Anyscale operator for Kubernetes
The Anyscale operator for Kubernetes is in developer preview.
The Anyscale operator for Kubernetes enables deploying the Anyscale platform on Kubernetes clusters on Amazon Elastic Kubernetes Service (EKS), Google Kubernetes Engine (GKE), Oracle Kubernetes Engine (OKE), Azure Kubernetes Service (AKS), CoreWeave, or other Kubernetes clusters running in the cloud or on-prem. See the diagram below for a high-level overview of the Anyscale operator:
View resources the Anyscale operator operates on.
Namespaced resources
- Pods: each Anyscale / Ray node maps to a single pod.

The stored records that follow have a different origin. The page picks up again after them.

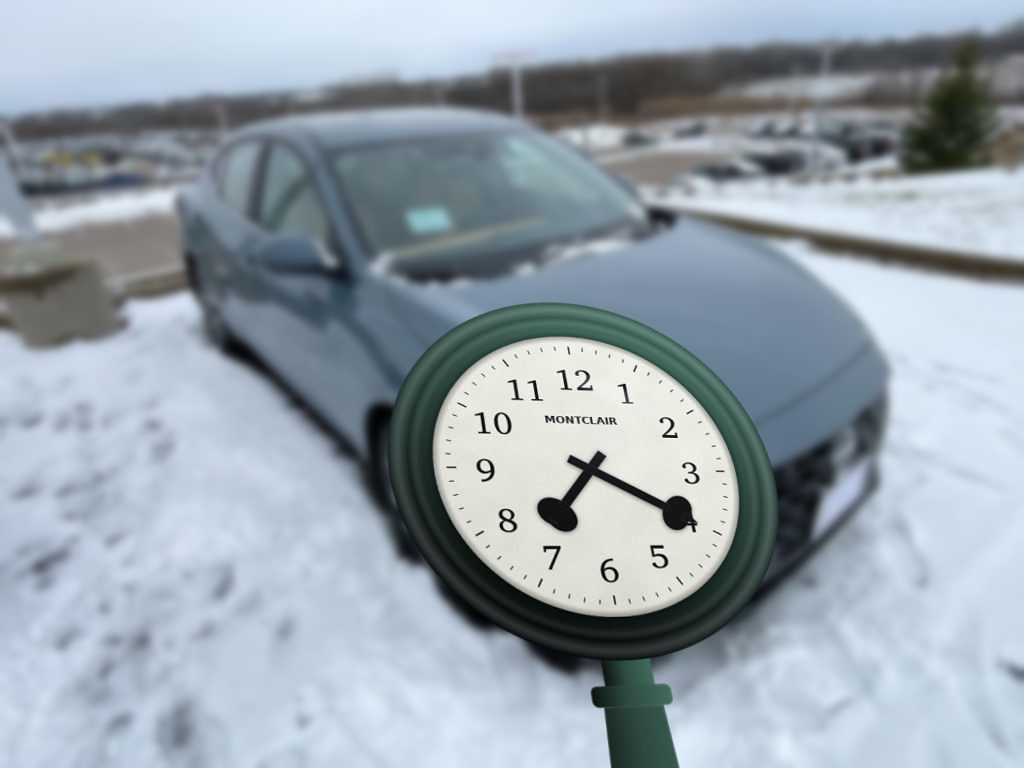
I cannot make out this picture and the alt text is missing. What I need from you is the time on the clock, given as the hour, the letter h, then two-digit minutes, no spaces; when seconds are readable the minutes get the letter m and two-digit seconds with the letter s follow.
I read 7h20
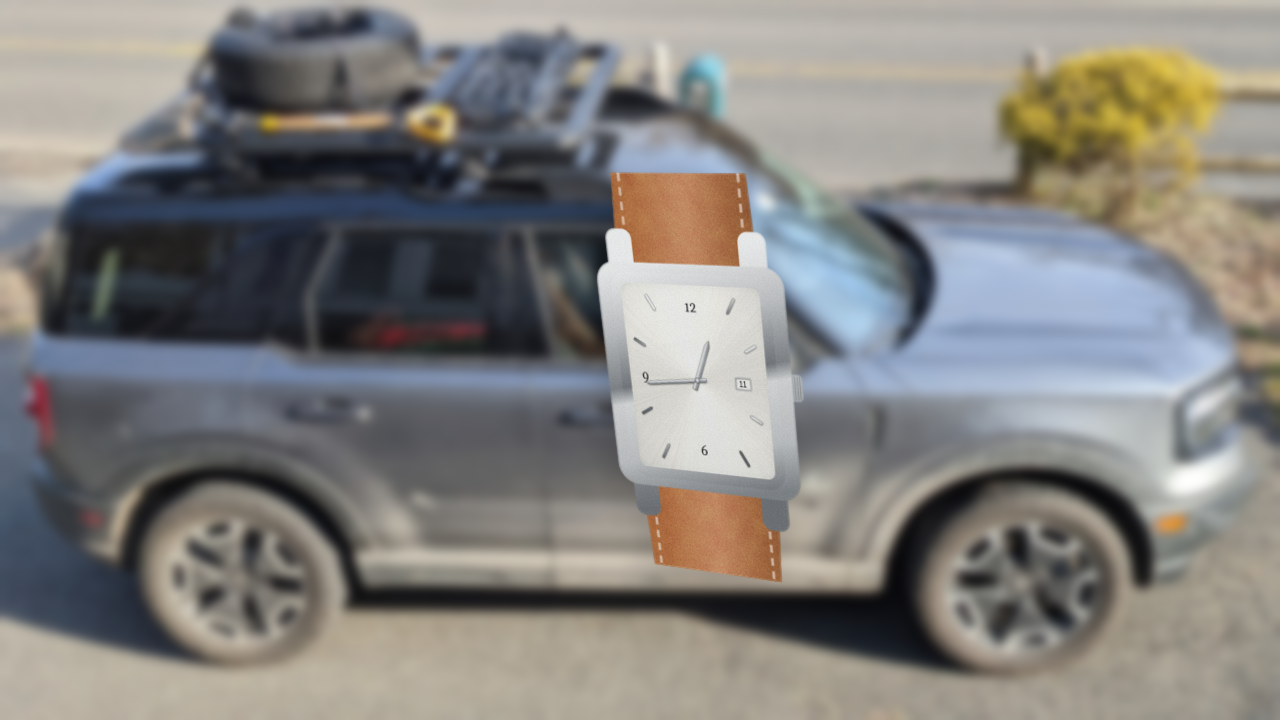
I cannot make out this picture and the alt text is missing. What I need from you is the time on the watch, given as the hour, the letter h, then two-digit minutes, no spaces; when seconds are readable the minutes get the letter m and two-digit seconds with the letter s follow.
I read 12h44
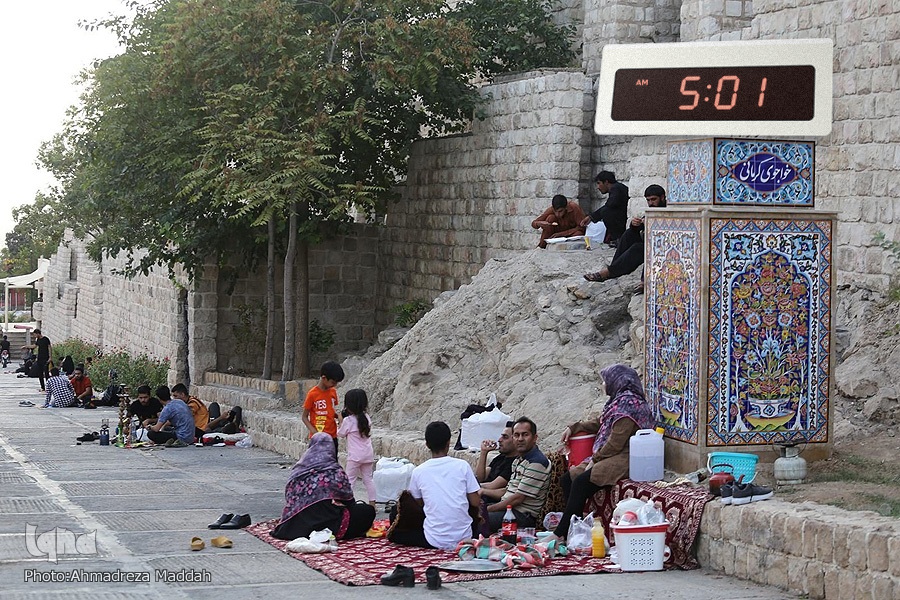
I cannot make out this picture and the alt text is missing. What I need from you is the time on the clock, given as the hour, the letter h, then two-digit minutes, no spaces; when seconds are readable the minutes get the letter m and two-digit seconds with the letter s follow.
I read 5h01
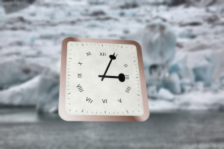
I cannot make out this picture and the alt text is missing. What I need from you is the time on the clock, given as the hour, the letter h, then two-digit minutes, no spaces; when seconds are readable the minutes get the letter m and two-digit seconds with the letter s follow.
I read 3h04
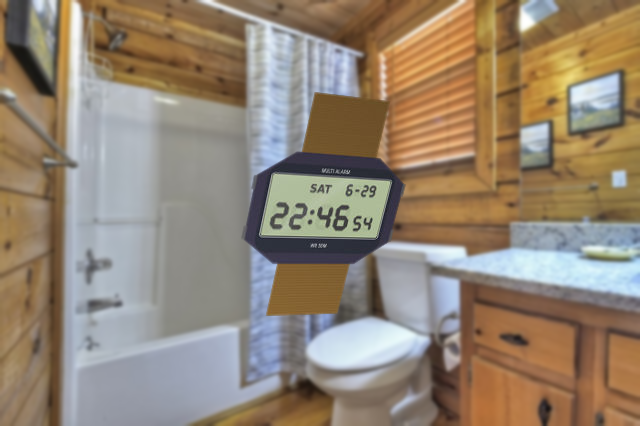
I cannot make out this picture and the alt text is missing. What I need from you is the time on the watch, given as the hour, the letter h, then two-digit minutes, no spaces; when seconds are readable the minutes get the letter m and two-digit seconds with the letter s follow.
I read 22h46m54s
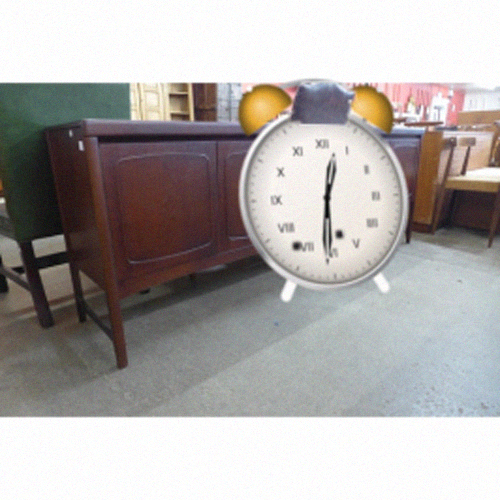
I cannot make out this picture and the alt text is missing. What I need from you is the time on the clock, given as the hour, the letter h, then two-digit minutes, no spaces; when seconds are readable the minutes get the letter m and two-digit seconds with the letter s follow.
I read 12h31
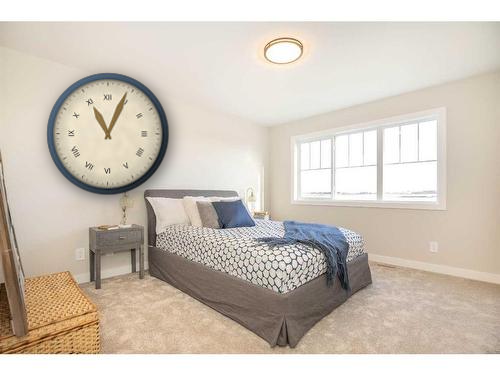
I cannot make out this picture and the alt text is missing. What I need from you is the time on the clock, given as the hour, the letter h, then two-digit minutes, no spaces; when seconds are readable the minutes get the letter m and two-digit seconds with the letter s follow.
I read 11h04
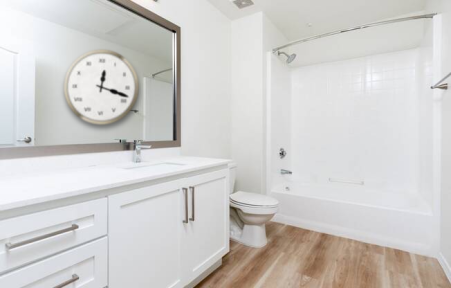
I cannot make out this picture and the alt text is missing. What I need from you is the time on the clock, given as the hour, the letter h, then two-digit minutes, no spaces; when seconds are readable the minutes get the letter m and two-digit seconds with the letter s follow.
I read 12h18
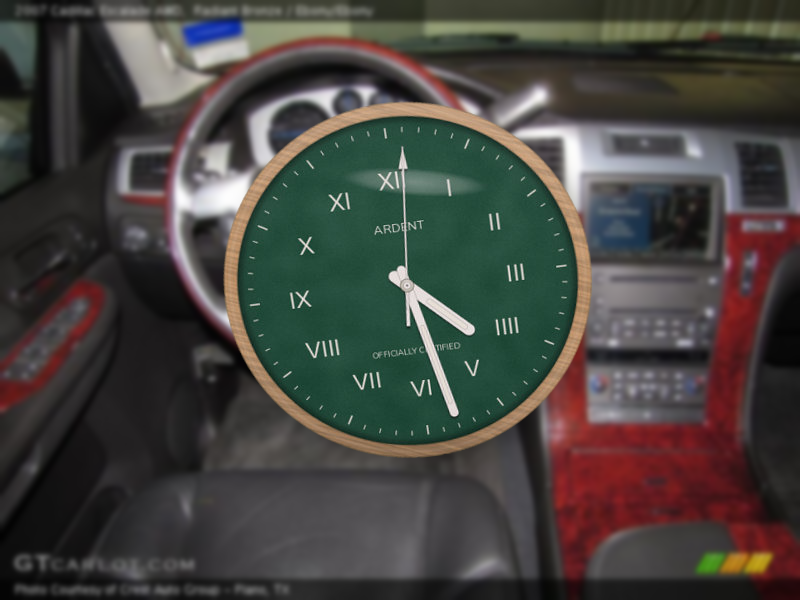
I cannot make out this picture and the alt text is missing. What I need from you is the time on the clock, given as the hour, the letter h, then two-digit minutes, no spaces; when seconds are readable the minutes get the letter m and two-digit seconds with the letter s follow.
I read 4h28m01s
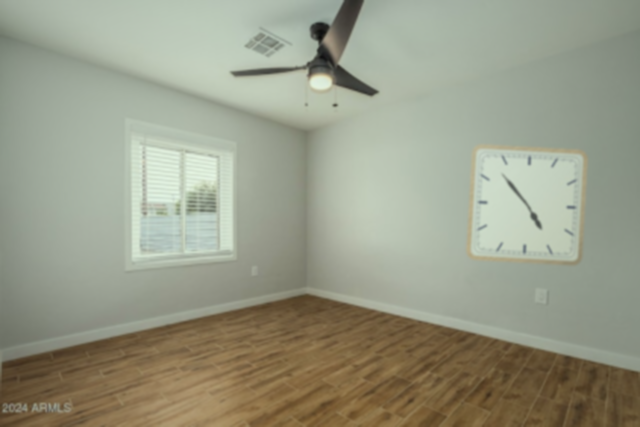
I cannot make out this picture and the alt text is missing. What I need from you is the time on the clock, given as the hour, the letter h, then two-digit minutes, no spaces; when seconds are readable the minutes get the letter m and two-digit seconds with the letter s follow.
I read 4h53
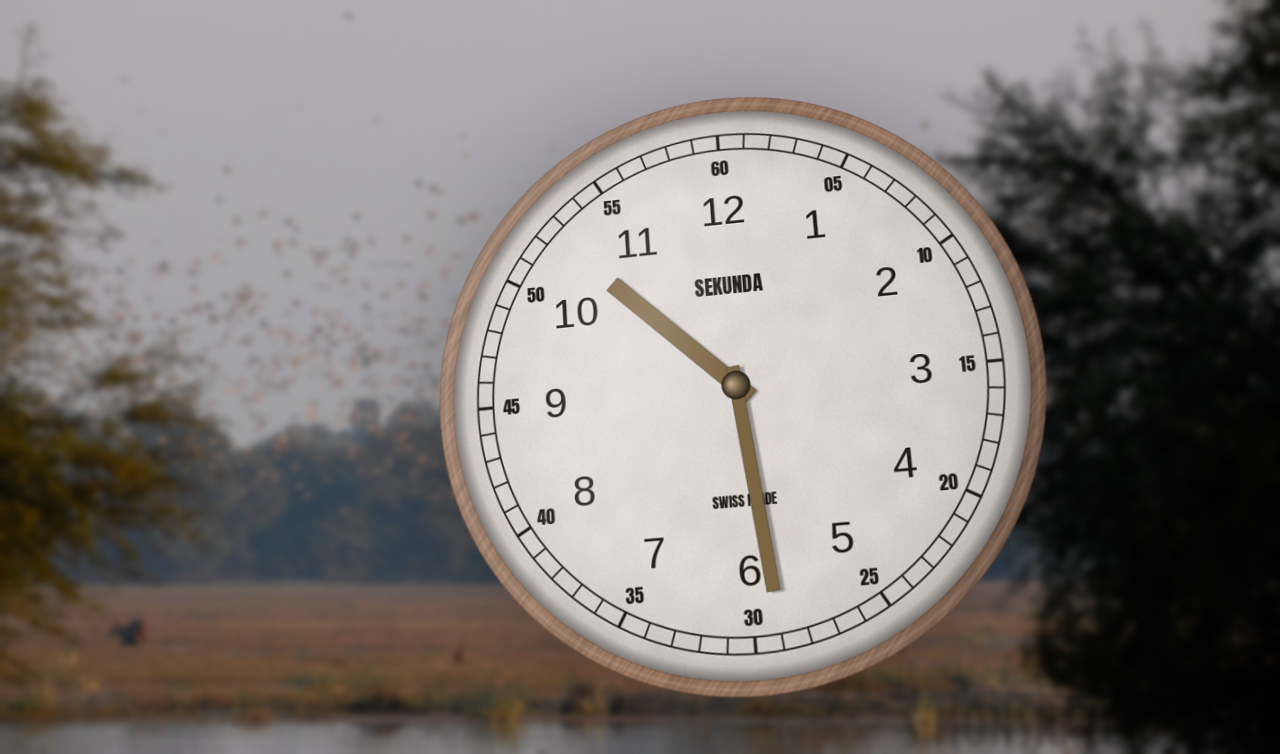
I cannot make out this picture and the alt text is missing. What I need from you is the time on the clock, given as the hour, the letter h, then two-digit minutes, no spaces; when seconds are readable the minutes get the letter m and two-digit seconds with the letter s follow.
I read 10h29
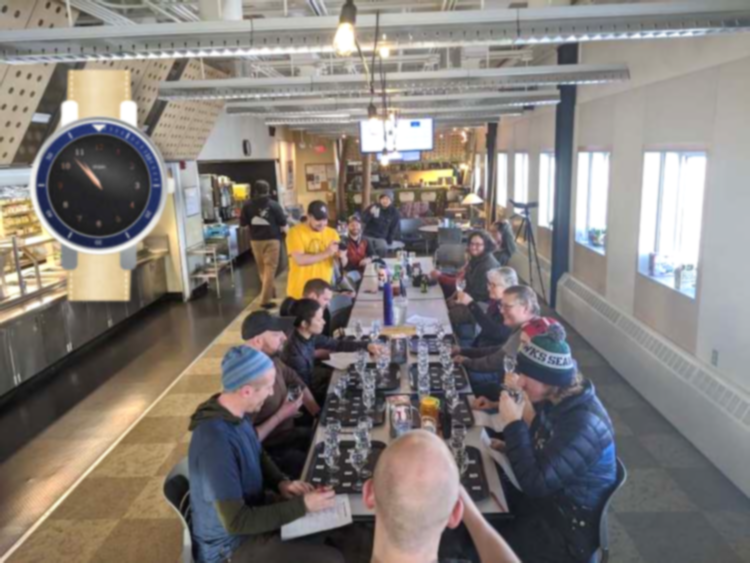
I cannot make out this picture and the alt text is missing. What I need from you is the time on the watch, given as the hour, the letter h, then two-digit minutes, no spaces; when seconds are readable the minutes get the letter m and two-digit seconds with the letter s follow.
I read 10h53
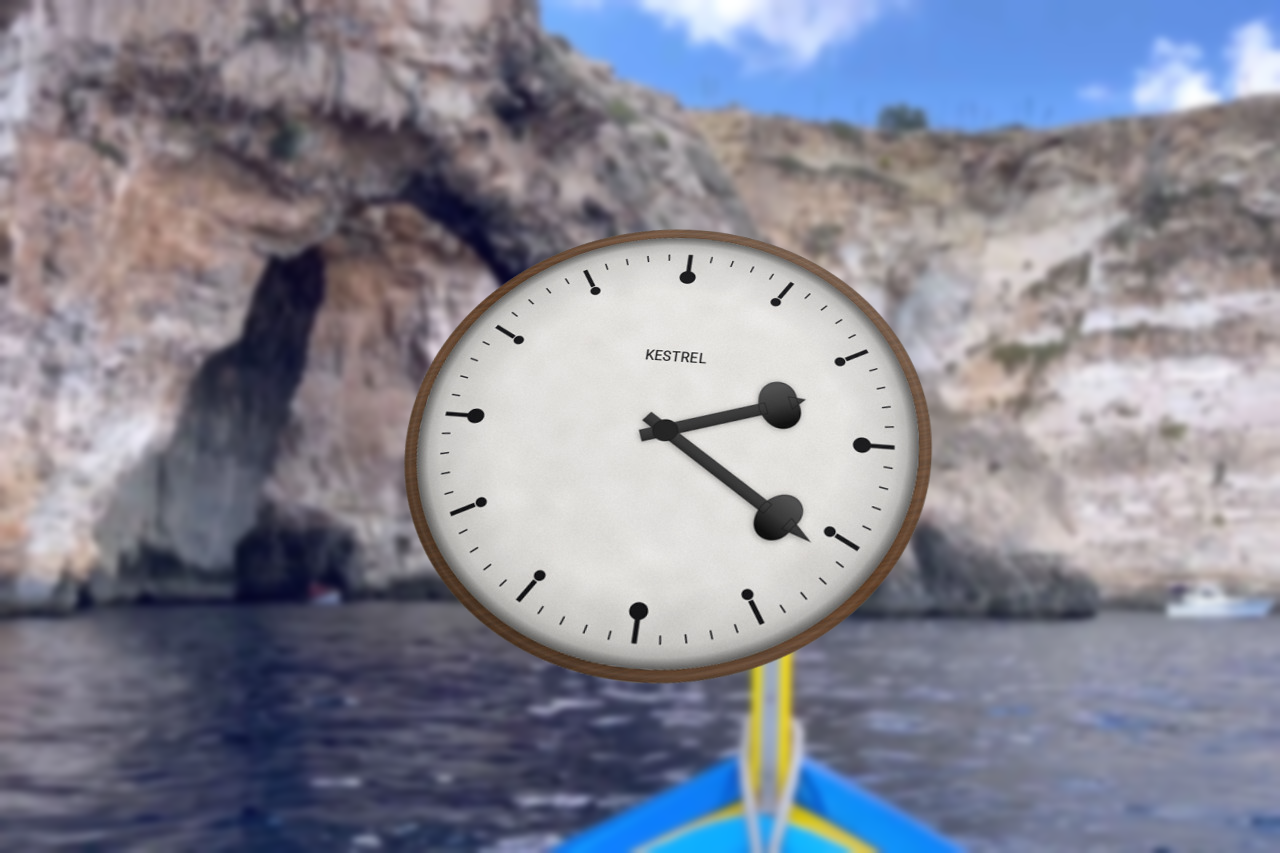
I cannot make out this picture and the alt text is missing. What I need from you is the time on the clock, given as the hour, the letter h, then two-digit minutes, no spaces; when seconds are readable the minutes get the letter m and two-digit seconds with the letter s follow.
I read 2h21
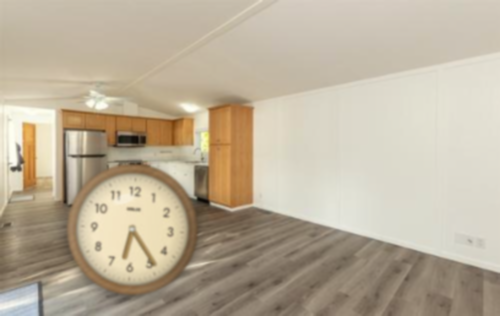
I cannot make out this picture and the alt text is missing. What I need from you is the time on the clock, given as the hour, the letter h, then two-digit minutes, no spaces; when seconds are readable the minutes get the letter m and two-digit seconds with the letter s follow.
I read 6h24
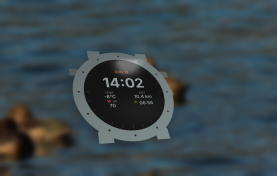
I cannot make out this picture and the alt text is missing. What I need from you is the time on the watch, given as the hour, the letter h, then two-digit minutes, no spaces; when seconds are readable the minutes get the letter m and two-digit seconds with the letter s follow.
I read 14h02
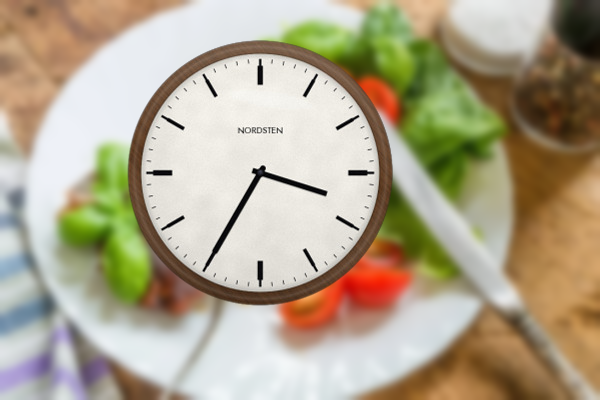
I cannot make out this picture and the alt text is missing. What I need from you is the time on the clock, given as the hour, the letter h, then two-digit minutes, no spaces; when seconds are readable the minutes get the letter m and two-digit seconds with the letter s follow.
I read 3h35
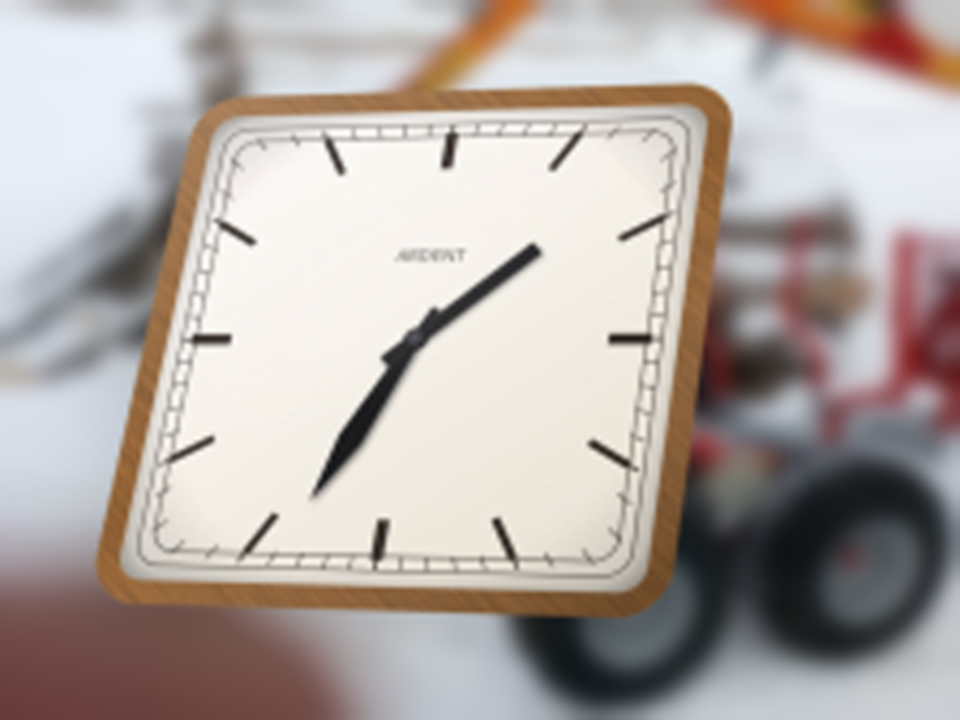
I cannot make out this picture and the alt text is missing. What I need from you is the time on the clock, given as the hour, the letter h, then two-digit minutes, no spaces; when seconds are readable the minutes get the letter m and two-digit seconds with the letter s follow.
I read 1h34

- Services + Ingresses: used for head node connectivity (user laptop -> Ray dashboard) and for exposing Anyscale services (user laptop -> Anyscale Service). Ingresses may be either private or public.
- Secrets: used to hold secrets used by the Anyscale operator.
- ConfigMaps: used to store configuration options for the Anyscale operator.
- Events: used to enhance workload observability.
Global resources
- TokenReview: On the startup of an Anyscale node in an Anyscale workload, Anyscale uses the Kubernetes TokenReview API to verify a pod's identity when the pod bootstraps itself to the Anyscale control plane.
- Nodes: The operator periodically reads node information to enhance workload observability.
Installing the Helm chart for the Anyscale operator requires permissions to create cluster roles and cluster role bindings, which grant the Anyscale operator the necessary permissions to manage the preceding global resources. If you don't have these permissions, consider deploying Anyscale inside of vCluster in a namespace of your choice.
Deployment modes
Cloud-native mode (only supported for AWS and GCP)
Cloud-native mode comes with first-class support for all Anyscale features, but requires setting up additional peripheral cloud resources (S3 buckets, IAM roles, etc.) before deploying the Anyscale operator. At this time, cloud-native mode is only supported on AWS and GCP. See the Terraform modules for a reference on these peripheral cloud resources required for cloud registration.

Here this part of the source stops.